Le Conseil national de la Communication (CNC) a pris une mesure ferme contre les médias qui diffusent des propos haineux et violents. Dans un communiqué récemment signé par CHEBONGKENG KALABUBSU président de l’organe, il sera question de les sanctionner sans indulgence. En effet, outre les suspensions, le conseil dit s’engager avec les éditeurs internationaux pour leur retrait des bouquets.
Cette mesure du CNC s’adresse particulièrement aux présentateurs des programmes interactifs, aux promoteurs des médias et aux Directeurs de Publication. Car, le CNC dit avoir observé plusieurs irrégularités dans le monitoring de leur contenu. Notamment la récurrence de propos haineux et violents, la généralisation des dérives langagières. Sans oublier les postures discourtoises à l’égard des personnes, des institutions publiques et privées.
L’organe est conscient de ce que ces attitudes ne cadrent nullement avec la profession de journaliste.
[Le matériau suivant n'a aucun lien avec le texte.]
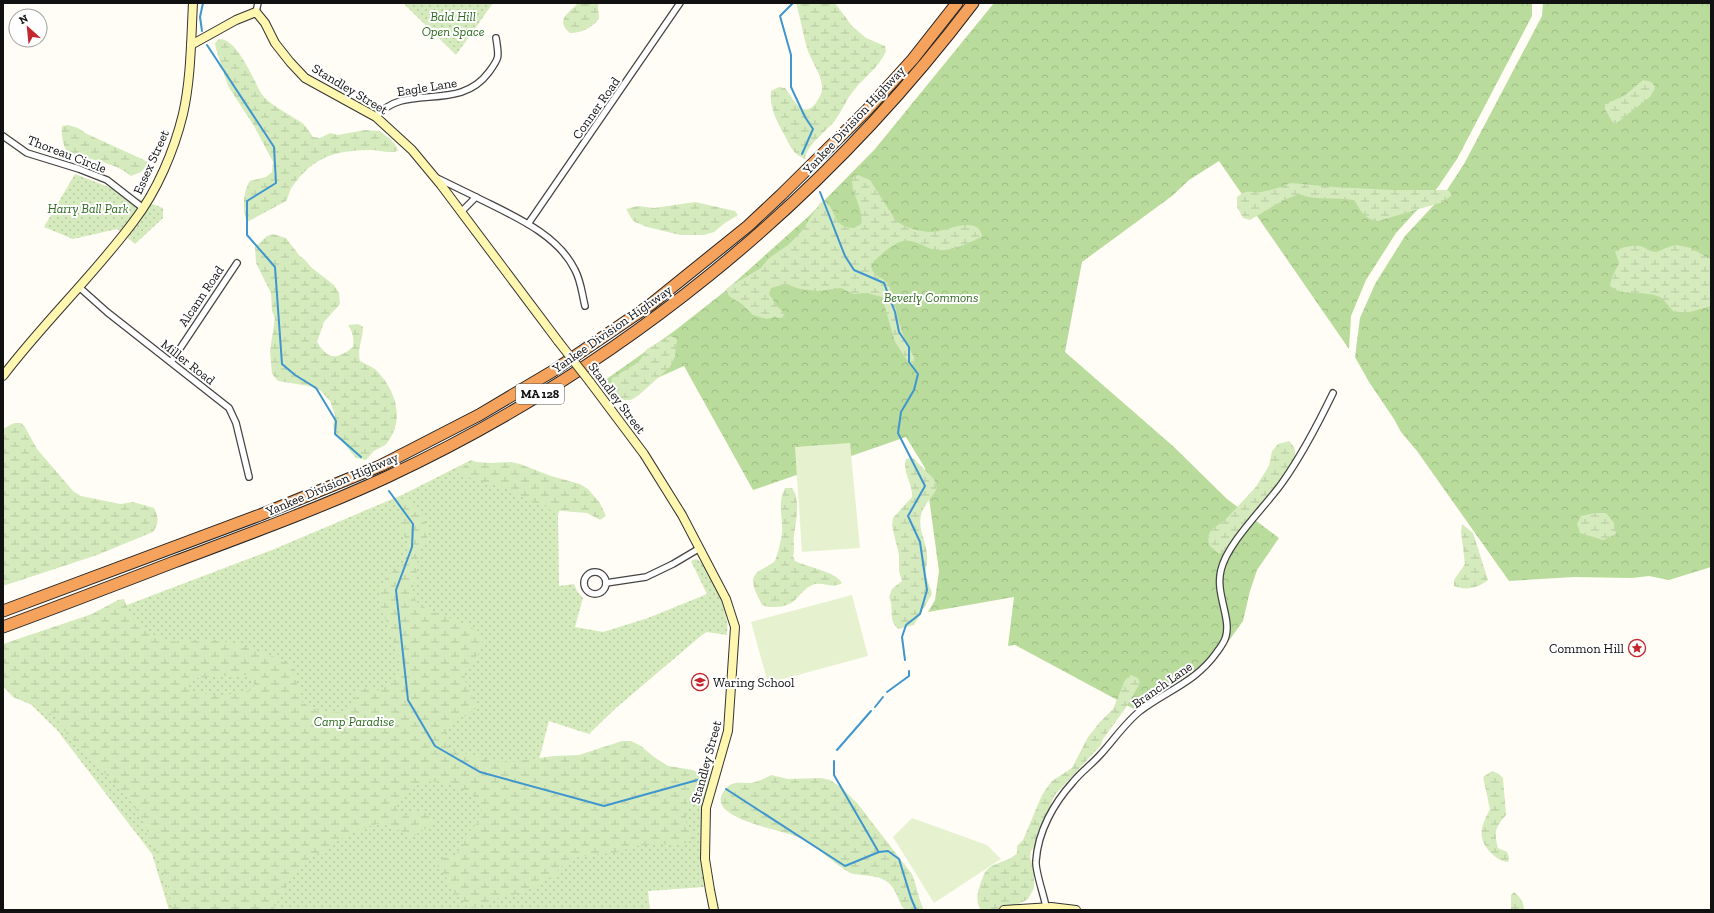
<svg xmlns="http://www.w3.org/2000/svg" width="1714" height="913" viewBox="0 0 1714 913" font-family="'Zilla Slab',serif">
<style>
.grass{fill:url(#grass-dots)}
.forest{fill:url(#forest-crowns)}
.wetland{fill:url(#wetland-marsh);fill-rule:evenodd}
.pitch{fill:#e6f2cf}
.lines{fill:none;stroke-linecap:round;stroke-linejoin:round}
.stream{stroke:#3f96cf;stroke-width:2}
.street-casing{stroke:#444;stroke-width:8}
.secondary-casing{stroke:#333;stroke-width:10}
.highway-casing{stroke:#222;stroke-width:13}
.street{stroke:#fff;stroke-width:5.5}
.secondary{stroke:#fff6b0;stroke-width:8}
.highway{stroke:#f5a25d;stroke-width:11}
.secondary-bridge-casing{stroke:#333;stroke-width:10;stroke-linecap:butt}
.secondary-bridge{stroke:#fff6b0;stroke-width:8}
.labels{text-anchor:middle;dominant-baseline:central;stroke-width:4;stroke-linejoin:round;paint-order:stroke}
.shield{fill:#fff;stroke:#585858;stroke-width:1}
.shield-label{font-size:12px;font-weight:bold;fill:#111}
.park-label{font-size:13px;font-style:italic;fill:#2f6b1f;stroke:#fff}
.street-label{font-size:13px;fill:#111;stroke:#fff}
.poi-label{font-size:13px;fill:#111;stroke:#fff;text-anchor:end}
</style>
<defs>
<pattern id="grass-dots" width="8" height="8" patternUnits="userSpaceOnUse"><rect width="8" height="8" fill="#d5ebbd"/><path d="M2 2h.1M6 6h.1" fill="none" stroke="#b6c8a1" stroke-width="1.8" stroke-linecap="round"/></pattern>
<pattern id="forest-crowns" width="20" height="18" patternUnits="userSpaceOnUse"><rect width="20" height="18" fill="#b9dc9c"/><path d="M2 6a3 3 0 1 1 6 0M12 15a3 3 0 1 1 6 0" fill="none" stroke="#9ebc85"/></pattern>
<pattern id="wetland-marsh" width="20" height="14" patternUnits="userSpaceOnUse"><rect width="20" height="14" fill="#d5ebbd"/><path d="M1 5h8M5 5V1M11 12h8M15 12V8" fill="none" stroke="#b6c8a1"/></pattern>
</defs>
<rect width="100%" height="100%" fill="#fffdf5"/>
<!-- grass -->
<g class="grass">
<polygon points="403,3 493,3 456,55"/>
<polygon points="75,174 163,208 163,218 135,244 117,229 73,239 44,227"/>
<path d="M471,460l92,37 -5,18 1,71 15,-2 3,7 6,7 -8,29 28,5 45,-14 59,-24 -16,-33 5,-2c12,3 30,50 31,63 1,5 0,9 0,13l-20,-3 -5,3 -86,73 -27,26 -40,-13 -17,66 177,-5 -6,20 -2,27 3,58 -56,4 2,19h-481l-17,-56 -95,-124 -54,-53v-25l269,-102 132,-56z"/>
</g>
<!-- forest -->
<g class="forest">
<polygon points="994,3 1532,3 1532,16 1457,159 1438,187 1396,233 1366,280 1351,316 1349,349 1219,161 1189,180 1172,196 1082,262 1065,352 1174,447 1227,499 1279,538 1257,570 1250,591 1243,621 1215,660 1134,709 1015,645 1008,646 1014,597 928,612 935,600 939,571 925,468 906,437 753,490 684,366 612,398 601,383 673,332 724,292 810,215 875,149"/>
<polygon points="1543,3 1711,3 1711,567 1669,580 1649,576 1632,578 1574,577 1509,581 1417,451 1401,432 1394,419 1369,382 1355,357 1360,318 1375,284 1405,236 1445,193 1464,164 1542,16"/>
</g>
<!-- wetland -->
<g class="wetland">
<path d="M578,3h21l-1,3 1,13c-8,9 -17,14 -29,14 -15,-13 -2,-19 8,-30z"/>
<path d="M796,3h39l17,23 14,12 19,8 1,5c-8,18 -20,24 -31,38 -9,10 -13,23 -22,34 -8,9 -27,23 -28,36 -12,-5 -15,-13 -20,-23 -8,-15 -16,-28 -14,-45l8,-4 6,1c9,11 17,32 31,15 3,-5 7,-11 6,-17 -1,-12 -10,-24 -14,-35 -5,-15 -7,-32 -12,-48z"/>
<path d="M219,39c18,-1 34,40 42,54 7,11 29,22 40,29 5,4 8,9 12,15l7,1 10,-5 8,2 27,-5 15,1c7,6 16,11 18,20 -9,3 -19,-1 -28,-1 -36,1 -56,6 -78,37 -3,4 -3,10 -6,14l-39,21c-5,-13 -4,-31 3,-41l16,-4 6,-5 1,-10 -19,-36 -26,-40 -12,-37 -1,-6z"/>
<polygon points="1643,80 1652,82 1655,88 1650,97 1614,125 1605,109 1605,104 1624,96"/>
<path d="M68,125l10,3 9,6 55,25 5,3v3l-6,7 -10,4c-18,-15 -43,-16 -64,-24 -4,-7 -6,-17 -5,-26z"/>
<path d="M858,175l12,5 26,41c10,7 24,11 36,11 13,0 46,-18 50,4 -11,7 -37,18 -50,13 -9,-3 -18,-10 -29,-8 -12,3 -23,15 -32,23 1,15 13,11 18,22 7,15 6,25 11,39 3,12 9,23 15,34l-2,5 -3,1 -15,-23 -13,-45 -15,-4 -13,1 -13,-6 -23,3 -18,-2 -14,-5 -15,4 -2,6 8,12 8,8 -4,4 -7,-1 -7,2 -14,-4 -10,-10 -14,-9 -3,-6 1,-2 34,-20 7,-9 20,-14 13,-13 19,-29 4,-2c15,9 6,26 30,27l7,-4c4,-15 -13,-34 -8,-47z"/>
<path d="M1291,183l42,4 60,3h55l4,5 -9,7 -65,19c-14,-2 -17,-10 -24,-21 -19,-3 -37,1 -55,-6 -18,6 -33,17 -49,26l-7,-2 -6,-11v-10c11,-8 11,-4 24,-5 11,-2 20,-5 30,-9z"/>
<polygon points="695,202 735,211 738,215 725,223 714,232 704,235 680,235 647,227 633,221 626,209 638,206 654,208"/>
<path d="M273,234l13,4 13,17 6,5 7,8 22,17 5,8 1,11 -16,18 -7,20c11,18 20,18 36,5 1,-9 0,-15 -5,-22l10,-1 5,3c0,12 -6,22 -3,34 5,3 11,5 16,9 19,19 30,49 11,73 -4,5 -11,5 -15,10 -2,2 -4,5 -6,7l-10,-2 -21,-25 -2,-7 2,-11 -5,-14 -9,-10 -12,-5 -31,-5 -6,-7 -2,-23 5,-33 -3,-7 -1,-18 -15,-30 -1,-16 12,-11z"/>
<path d="M1677,245l14,3 19,11 1,47 -25,7 -13,-2c-4,-4 -8,-11 -13,-14 -16,-7 -37,0 -50,-11l2,-9 7,-14 -4,-12c8,-4 20,-7 28,-4 4,2 8,5 12,5 7,-1 12,-6 22,-7z"/>
<polygon points="670,336 677,339 675,356 670,367 639,395 631,400 624,400 617,395 611,384 612,378 634,365 640,360 647,349"/>
<path d="M14,423h7l4,4 12,22 36,42 8,5 39,8 13,-2 21,6c5,10 5,15 -1,24l-56,23 -94,31v-157z"/>
<path d="M1289,441c4,4 7,8 6,14 -6,23 -51,73 -68,94l-8,5 -10,-9 -1,-8 3,-7 14,-10 30,-32 14,-22 3,-15 6,-7z"/>
<path d="M913,458l21,21 3,9c-5,10 -13,16 -16,27 -4,16 8,30 6,46 0,8 -3,9 0,18 1,5 4,9 5,15l-18,31 -15,4c-12,-8 -4,-20 -10,-32l3,-8 10,-8 -3,-10v-16l-7,-29 1,-8 19,-21c1,-14 -10,-24 -6,-38z"/>
<polygon points="475,462 492,463 511,462 520,464 551,476 580,484 588,489 600,503 606,516 600,520 587,513 550,510 542,504 532,502 495,483 487,483 457,474 458,469"/>
<path d="M785,488h7c9,12 4,33 2,47 -1,7 1,14 -1,21l2,5c12,6 42,11 47,22 -9,6 -18,-1 -27,1 -17,5 -16,23 -40,23 -5,0 -8,0 -13,-2 -4,-9 -16,-26 -3,-34 5,-3 11,-6 16,-10 3,-9 6,-19 7,-28 1,-16 -5,-30 3,-45z"/>
<path d="M404,498c7,2 9,7 13,12 7,8 14,21 9,31 -2,3 -5,5 -6,7 -3,10 -2,21 -4,31 -2,7 -7,12 -2,19 16,26 107,22 50,71 -1,13 9,25 12,39 -13,14 -23,5 -31,30l4,9 6,4 37,10 18,1 44,-6 25,-1 43,-14h9l10,5 13,11 14,9 25,4 16,9 1,5 -22,14c-1,13 -6,28 6,37l-1,5 -7,3 -51,3 -15,6 -39,4 -16,8 -5,4 -4,6 -25,15 -21,7 -16,3 -15,8 -9,1 -5,-3 -10,-12 -11,-19 -6,-7 -1,-5 7,-4 13,-3 6,-17 17,-18 3,-6c-2,-7 -5,-14 -11,-19 -12,-9 -35,-17 -50,-12 -11,4 -18,14 -25,23l1,5 3,6 12,-5 15,1 4,4c-1,11 -10,14 -19,19 -9,-3 -24,-11 -32,-12 -17,-1 -71,32 -83,45 -11,12 -15,29 -26,41h-100l-4,-24 -5,-12 -4,-15 -16,-37 -11,-19 -43,-47 -23,-23 -10,-15 -10,-7 -33,-14 -10,-11v-42l89,-30 26,-14 6,-1 7,19 10,9 17,10 19,5 23,-3 16,1 20,4 48,16 9,7 9,35c18,12 37,16 53,1l2,-13c10,-4 17,2 25,-1 7,-3 19,-19 20,-27l-4,-7c-4,-10 -7,-20 -10,-30 -5,-12 -12,-21 -8,-35 10,-34 47,-16 19,-64l3,-13 -3,-11zM233,675h12l7,3 2,6 -1,5c-20,8 -41,6 -61,3l-5,-7 3,-5c12,-4 29,-3 43,-5z"/>
<polygon points="1595,513 1606,513 1614,523 1616,534 1603,540 1580,533 1577,524 1581,516"/>
<path d="M1462,524l11,9 15,47c-10,8 -22,11 -34,6v-6l11,-16 -4,-32z"/>
<path d="M1131,675l7,3 2,5 -15,26 -22,30 -2,6 -47,51 -16,45 -7,10 -1,7 4,10v20l-6,11 -7,4 -23,7h-17c-4,-5 -4,-12 -3,-18 1,-5 3,-10 5,-15 5,-16 24,-13 34,-24v-7l6,-6 19,-45 4,-6 6,-8 20,-13 16,-31 12,-15 13,-13 12,-29z"/>
<path d="M1492,771l7,3 4,4 3,37c-11,13 -12,16 -8,33l9,4 2,5 -1,5c-8,-1 -10,-3 -16,-8 -16,-16 -11,-28 -2,-45l-7,-32z"/>
<path d="M771,775l17,4 33,-1 9,2 12,8 15,15 55,71c5,12 6,24 12,36h-19c-6,-6 -7,-15 -12,-22 -9,-15 -29,-11 -43,-15 -17,-10 -31,-25 -48,-34 -14,-9 -99,-19 -78,-48 7,-11 16,-8 27,-8 7,-1 14,-5 20,-8z"/>
<path d="M1514,892c6,5 10,10 10,18h-13v-15z"/>
</g>
<!-- pitch -->
<g class="pitch">
<polygon points="850,443 860,548 802,552 795,447"/>
<polygon points="852,595 868,656 768,683 751,622"/>
<polygon points="912,818 987,845 1001,859 934,903 893,837"/>
</g>
<g class="lines">
<!-- stream -->
<g class="stream">
<polyline points="793,3 780,16 791,55 791,87 805,117 813,129 802,154"/>
<polyline points="202,31 200,17 203,3"/>
<polyline points="207,45 274,147 276,183 247,201 247,235 275,267 282,364 295,375 316,388 336,421 335,434 361,457"/>
<polyline points="820,192 845,256 854,270 884,283 895,312 899,332 909,347 909,362 918,374 914,390 901,412 898,433 925,486 908,516 920,542 927,590 920,614 906,625 902,637 905,660"/>
<polyline points="389,491 413,524 412,547 396,590 408,700 435,746 480,772 604,806 701,779"/>
<polyline points="887,692 909,676 909,671"/>
<polyline points="875,707 883,697"/>
<polyline points="837,750 871,711"/>
<polyline points="834,761 834,775 878,851"/>
<polyline points="726,789 845,866 879,852 888,851 899,859 911,898 916,910"/>
</g>
<!-- street casing -->
<g class="street-casing">
<g id="street">
<polyline points="256,12 258,3"/>
<path d="M376,117c29,-36 82,-3 113,-45 11,-15 10,-15 7,-34"/>
<polyline points="3,136 27,153 79,169 107,180 143,208"/>
<polyline points="437,178 476,197"/>
<path d="M461,212l15,-15c35,18 81,36 99,73 6,11 7,24 10,36"/>
<polyline points="528,224 680,3"/>
<polyline points="79,287 107,312 229,408 236,423 249,477"/>
<polyline points="171,362 237,263"/>
<circle cx="595" cy="583" r="11"/>
<polyline points="606,583 646,577 673,564 700,548"/>
<path d="M1046,907c-2,-12 -11,-36 -10,-46 2,-30 18,-58 37,-79 8,-10 18,-17 27,-27 13,-14 25,-32 40,-44 28,-21 56,-29 77,-59 3,-4 8,-11 9,-16 5,-19 -11,-43 -5,-66 6,-27 44,-63 61,-87 20,-28 36,-59 51,-90"/>
</g>
</g>
<!-- secondary casing -->
<g class="secondary-casing">
<g id="secondary">
<polyline points="191,45 236,20 256,12 265,23 275,43 290,62 305,78 376,117 412,150 441,185 558,341"/>
<path d="M3,376c41,-54 91,-101 131,-155 23,-30 40,-70 49,-107 8,-35 8,-74 10,-111"/>
<polyline points="590,382 644,454 682,515 726,599 735,627 728,731 706,808 705,859 710,890 714,910"/>
<polyline points="1004,910 1051,907 1076,910"/>
</g>
</g>
<!-- highway casing -->
<g class="highway-casing">
<g id="highway">
<polyline points="3,611 260,515 380,466 479,415 553,371 650,305 748,226 781,195 867,110 913,59 957,3"/>
<path d="M3,627c57,-21 114,-43 171,-65 72,-27 144,-53 213,-85 231,-108 433,-272 586,-474"/>
</g>
</g>
<!-- street -->
<use href="#street" class="street"/>
<!-- secondary -->
<use href="#secondary" class="secondary"/>
<!-- highway -->
<use href="#highway" class="highway"/>
<!-- secondary-bridge casing -->
<g class="secondary-bridge-casing">
<polyline id="secondary-bridge" points="558,341 590,382"/>
</g>
<!-- secondary-bridge -->
<use href="#secondary-bridge" class="secondary-bridge"/>
</g>
<!-- icons -->
<defs>
<g id="sight-ring" transform="scale(0.9)"><circle r="9.5" fill="#fff" stroke="#c4262e" stroke-width="1.5"/><path d="M0-6L1.8-2.2L6-1.7L2.9 1.2L3.7 5.4L0 3.3L-3.7 5.4L-2.9 1.2L-6-1.7L-1.8-2.2Z" fill="#c4262e"/></g>
<g id="school-ring" transform="scale(0.9)"><circle r="9.5" fill="#fff" stroke="#c4262e" stroke-width="1.5"/><path d="M0-5L7-2L0 1L-7-2ZM-4 1L0 2.5L4 1V4Q0 6-4 4Z" fill="#c4262e"/></g>
</defs>
<g fill-rule="evenodd">
<use href="#sight-ring" x="1637" y="648"/>
<use href="#school-ring" x="700" y="682"/>
</g>
<g class="labels">
<!-- shield labels -->
<rect class="shield" x="516" y="384" width="48" height="20" rx="3"/>
<g class="shield-label">
<text x="540" y="394">MA 128</text>
</g>
<!-- park labels -->
<g class="park-label">
<text x="453" y="16">Bald Hill<tspan x="453" dy="15">Open Space</tspan></text>
<text x="88" y="208">Harry Ball Park</text>
<text x="931" y="297">Beverly Commons</text>
<text x="354" y="721">Camp Paradise</text>
</g>
<!-- street labels -->
<g class="street-label">
<text transform="translate(427 87) rotate(-9)">Eagle Lane</text>
<text transform="translate(350 89) rotate(31)">Standley Street</text>
<text transform="translate(596 108) rotate(-55)">Conner Road</text>
<text transform="translate(854 120) rotate(-47)">Yankee Division Highway</text>
<text transform="translate(67 154) rotate(21)">Thoreau Circle</text>
<text transform="translate(151 162) rotate(-66)">Essex Street</text>
<text transform="translate(201 296) rotate(-56)">Alcann Road</text>
<text transform="translate(612 329) rotate(-35)">Yankee Division Highway</text>
<text transform="translate(188 362) rotate(38)">Miller Road</text>
<text transform="translate(617 398) rotate(53)">Standley Street</text>
<text transform="translate(332 484) rotate(-23)">Yankee Division Highway</text>
<text transform="translate(1162 685) rotate(-35)">Branch Lane</text>
<text transform="translate(706 762) rotate(-75)">Standley Street</text>
</g>
<!-- poi labels -->
<g class="poi-label">
<text x="1624" y="648">Common Hill</text>
<text x="713" y="682" text-anchor="start">Waring School</text>
</g>
</g>
<!-- border -->
<rect width="1714" height="913" fill="none" stroke="#111111" stroke-width="8"/>
<!-- north arrow -->
<g transform="translate(28 28) rotate(333)"><circle r="19" fill="#ffffff" stroke="#a0a0a0"/>
<path d="M0-3L7 15L0 10L-7 15Z" fill="#c4262e"/>
<text y="-6" font-size="11" font-weight="bold" text-anchor="middle" fill="#111111">N</text>
</g>
</svg>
De ce fait, elle tient à préciser premièrement qu’il est important de veiller à ne pas restreindre la liberté de la presse et d’expression.
Aussi qu’il n’est pas de leur responsabilité de remettre en question la ligne éditoriale des médias. Ou de s’immiscer dans le choix de leurs différents intervenants. Cependant, le comité souligne que si l’expression de cette liberté se transforme de manière récurrente en discours de haine. De violence verbale ou physique, cela va à l’encontre à l’éthique et à la déontologie professionnelle et sera désormais réprimé.
Le Conseil note en second lieu que la fréquence de ces comportements, en contradiction avec les normes professionnelles, peut sérieusement nuire à la réputation du Cameroun tant sur le plan national qu’international. D’où la nécessité d’y mettre un terme.